At 9:20 p.m. last Tuesday, while driving home in Flatbush from a gym, he was arrested on a misdemeanor weapons charge for having a knife among his gear and was brought to a precinct. At around 3:30 a.m. Wednesday, he arrived at Brooklyn’s Central Booking.

Nearly 16 hours later, he came before a judge — and was quickly released. His case was “adjourned in contemplation of dismissal,” meaning charges will likely be dropped.

“I feel degraded because I am a taxpaying citizen,” he told THE CITY. “I do everything I gotta do, I have a family, I have kids, and it sucks to be locked up.

Luis Duran. Credit: Ben Fractenberg/THE CITY

“I want to sleep, I want to shower right now.”

Under the new rules, police would have given Jones a desk appearance ticket with a future court date rather than sending him on to booking.

Same for Luis Duran, an Uber driver brought in on an obstruction of governmental administration charge after disputing an accusation from a Taxi & Limousine Commission officer. He was released with a court date in early May.

“I was held hostage,” he said after a night and day in lockup.

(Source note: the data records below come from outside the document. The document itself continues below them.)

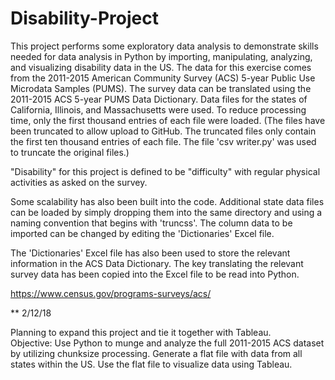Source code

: # Disability-Project

This project performs some exploratory data analysis to demonstrate skills needed for data analysis in Python by importing, manipulating, analyzing, and visualizing disability data in the US.  The data for this exercise comes from the 2011-2015 American Community Survey (ACS) 5-year Public Use Microdata Samples (PUMS).  The survey data can be translated using the 2011-2015 ACS 5-year PUMS Data Dictionary.  Data files for the states of California, Illinois, and Massachusetts were used.  To reduce processing time, only the first thousand entries of each file were loaded.  (The files have been truncated to allow upload to GitHub.  The truncated files only contain the first ten thousand entries of each file.  The file 'csv writer.py' was used to truncate the original files.)

"Disability" for this project is defined to be "difficulty" with regular physical activities as asked on the survey.

Some scalability has also been built into the code.  Additional state data files can be loaded by simply dropping them into the same directory and using a naming convention that begins with 'truncss'.  The column data to be imported can be changed by editing the 'Dictionaries' Excel file.  

The 'Dictionaries' Excel file has also been used to store the relevant information in the ACS Data Dictionary.  The key translating the relevant survey data has been copied into the Excel file to be read into Python. 

https://www.census.gov/programs-surveys/acs/

** 2/12/18

Planning to expand this project and tie it together with Tableau.  
Objective: Use Python to munge and analyze the full 2011-2015 ACS dataset by utilizing chunksize processing.  Generate a flat file with data from all states within the US.  Use the flat file to visualize data using Tableau.
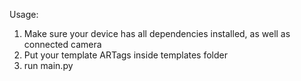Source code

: Usage:
1) Make sure your device has all dependencies installed, as well as connected camera
2) Put your template ARTags inside templates folder
3) run main.py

More than 128,000 people were arrested on the top charge of a misdemeanor in New York City last year, according to state data.

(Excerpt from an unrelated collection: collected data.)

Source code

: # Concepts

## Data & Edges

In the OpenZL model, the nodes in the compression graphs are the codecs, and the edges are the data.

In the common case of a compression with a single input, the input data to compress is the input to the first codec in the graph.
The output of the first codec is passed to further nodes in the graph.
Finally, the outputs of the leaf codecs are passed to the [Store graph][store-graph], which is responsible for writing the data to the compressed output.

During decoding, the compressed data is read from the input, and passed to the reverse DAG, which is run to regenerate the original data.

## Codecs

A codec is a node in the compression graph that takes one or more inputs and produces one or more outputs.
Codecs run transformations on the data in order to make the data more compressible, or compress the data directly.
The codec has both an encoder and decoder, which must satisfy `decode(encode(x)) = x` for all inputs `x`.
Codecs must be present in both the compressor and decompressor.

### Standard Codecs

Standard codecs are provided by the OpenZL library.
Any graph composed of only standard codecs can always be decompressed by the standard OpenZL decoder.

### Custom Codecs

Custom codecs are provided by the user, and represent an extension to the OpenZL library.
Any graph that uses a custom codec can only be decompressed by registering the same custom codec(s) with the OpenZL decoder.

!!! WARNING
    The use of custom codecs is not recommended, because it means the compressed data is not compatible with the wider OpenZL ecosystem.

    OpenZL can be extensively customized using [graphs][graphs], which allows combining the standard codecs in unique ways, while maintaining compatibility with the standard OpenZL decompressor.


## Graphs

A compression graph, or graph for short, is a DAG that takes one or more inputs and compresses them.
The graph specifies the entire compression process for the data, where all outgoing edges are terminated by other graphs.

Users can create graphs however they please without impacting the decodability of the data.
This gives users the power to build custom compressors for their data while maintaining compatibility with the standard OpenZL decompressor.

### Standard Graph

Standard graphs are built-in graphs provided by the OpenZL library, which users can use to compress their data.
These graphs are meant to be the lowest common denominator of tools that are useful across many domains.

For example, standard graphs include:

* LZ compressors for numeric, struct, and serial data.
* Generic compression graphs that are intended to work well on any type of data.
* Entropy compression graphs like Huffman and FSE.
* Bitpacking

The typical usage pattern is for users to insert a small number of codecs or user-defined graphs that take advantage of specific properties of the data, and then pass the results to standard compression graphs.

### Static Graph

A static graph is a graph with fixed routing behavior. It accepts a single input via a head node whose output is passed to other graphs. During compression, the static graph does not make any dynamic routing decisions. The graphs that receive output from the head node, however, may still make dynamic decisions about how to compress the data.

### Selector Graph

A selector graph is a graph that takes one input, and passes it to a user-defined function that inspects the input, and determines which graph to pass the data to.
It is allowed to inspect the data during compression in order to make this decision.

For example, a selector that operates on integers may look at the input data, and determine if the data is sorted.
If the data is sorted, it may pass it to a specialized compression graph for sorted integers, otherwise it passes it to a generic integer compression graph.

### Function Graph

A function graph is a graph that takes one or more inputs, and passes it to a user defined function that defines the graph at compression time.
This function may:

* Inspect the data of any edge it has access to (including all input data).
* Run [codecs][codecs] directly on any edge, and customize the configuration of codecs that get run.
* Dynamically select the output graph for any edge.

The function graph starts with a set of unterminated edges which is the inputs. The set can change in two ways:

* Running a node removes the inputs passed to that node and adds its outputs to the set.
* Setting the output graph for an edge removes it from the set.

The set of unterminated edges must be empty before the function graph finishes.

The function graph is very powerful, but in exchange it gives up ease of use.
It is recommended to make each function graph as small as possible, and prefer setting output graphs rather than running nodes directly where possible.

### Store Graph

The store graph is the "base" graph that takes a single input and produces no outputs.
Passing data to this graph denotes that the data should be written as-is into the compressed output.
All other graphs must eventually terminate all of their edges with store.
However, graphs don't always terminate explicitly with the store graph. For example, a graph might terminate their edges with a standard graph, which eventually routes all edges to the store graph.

In that time, the police department gave out 37,488 desk appearance tickets. The Center for Court Innovation estimated this month that the number would have been as many as 90,000, under the new provisions.

But Robert Gangi, director of the Police Reform Organizing Project, noted that the exceptions to the new rule — especially for those who have outstanding warrants, have failed to appear in court or could have orders of protection issued against them — are significant and will cut out many people.

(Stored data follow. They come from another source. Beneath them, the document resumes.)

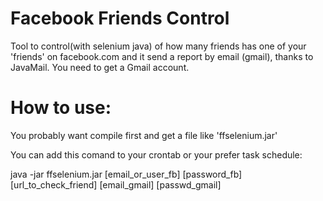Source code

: Facebook Friends Control
========================

Tool to control(with selenium java) of how many friends has one of your 'friends' on facebook.com and 
it send a report by email (gmail), thanks to JavaMail. You need to get a Gmail account.


How to use:
==========
You probably want compile first and get a file like 'ffselenium.jar'

You can add this comand to your crontab or your prefer task schedule:

java -jar ffselenium.jar [email_or_user_fb] [password_fb] [url_to_check_friend] [email_gmail] [passwd_gmail]
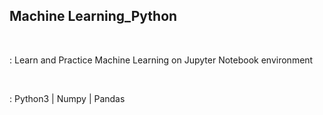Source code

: ## Machine Learning_Python 

<br>

: Learn and Practice Machine Learning on Jupyter Notebook environment

<br>


: Python3 | Numpy | Pandas 
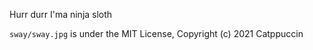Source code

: Hurr durr I'ma ninja sloth

`sway/sway.jpg` is under the MIT License, Copyright (c) 2021 Catppuccin
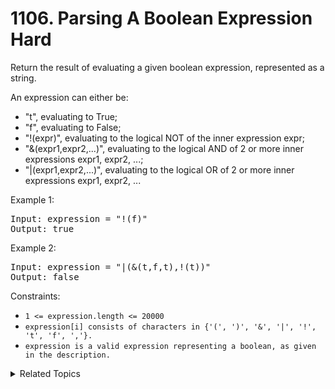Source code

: # 1106. Parsing A Boolean Expression<br> Hard

Return the result of evaluating a given boolean expression, represented as a string.

An expression can either be:

- "t", evaluating to True;
- "f", evaluating to False;
- "!(expr)", evaluating to the logical NOT of the inner expression expr;
- "&(expr1,expr2,...)", evaluating to the logical AND of 2 or more inner expressions expr1, expr2, ...;
- "|(expr1,expr2,...)", evaluating to the logical OR of 2 or more inner expressions expr1, expr2, ...

Example 1:

<pre>
Input: expression = "!(f)"
Output: true
</pre>

Example 2:

<pre>
Input: expression = "|(&(t,f,t),!(t))"
Output: false
</pre>

Constraints:

- `1 <= expression.length <= 20000`
- `expression[i] consists of characters in {'(', ')', '&', '|', '!', 't', 'f', ','}.`
- `expression is a valid expression representing a boolean, as given in the description.`

<details>

<summary> Related Topics </summary>

-   `Stack`
-   `Recursion`

</details>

Police could also “overcharge” people in order to evade the new regulations, he noted.

“If they’re not interested in making a significant change, they’ll probably find a way to undermine it and continue their current practices,” he said.

NYPD Changes in Store

People who are given a desk appearance ticket currently are cuffed and brought back to the precinct. They are searched, fingerprinted and undergo a background check.

The entire process typically takes at least four or five hours, depending on what time of day or which precinct the arrest occurs, according to several officers.

David, the governor’s counsel, said that the department will have to develop new DAT procedures to comply with the law.

“If you’re issuing a desk appearance ticket but essentially putting people through this long, laborious process, you’ll be faced with a challenge,” he said. “There’s no reason to do that.”

Under the new law, police should typically check for open warrants while in the field and release people with tickets, rather than hauling them in, David said.

The Police Department said it will take the next eight months before the law goes into effect to prepare to comply.

“The NYPD will utilize this time to implement the significant technological, training and operational changes necessary to meet the changes made in the budget plan passed earlier this month,” spokesperson Phil Walzak said.

A Dept. of Correction bus heads into the Brooklyn Detention Complex. Credit: Ben Fractenberg/THE CITY

Courts also will need to prepare for an expected influx of desk appearance tickets and reduced holding pen population.

“It’s way too early to know what the logistics are going to be, but we’re well aware that this is a major change in how the process is going to be approached,” said Lucian Chalfan, a spokesperson for the state courts system.

In 2016, people failed to show up for arraignment in nearly one in four cases in which DATs were issued, according to the New York City Criminal Justice Agency.

The new law includes a provision requiring courts to remind people given DATs of their court dates. Failure to appear may result in an arrest warrant.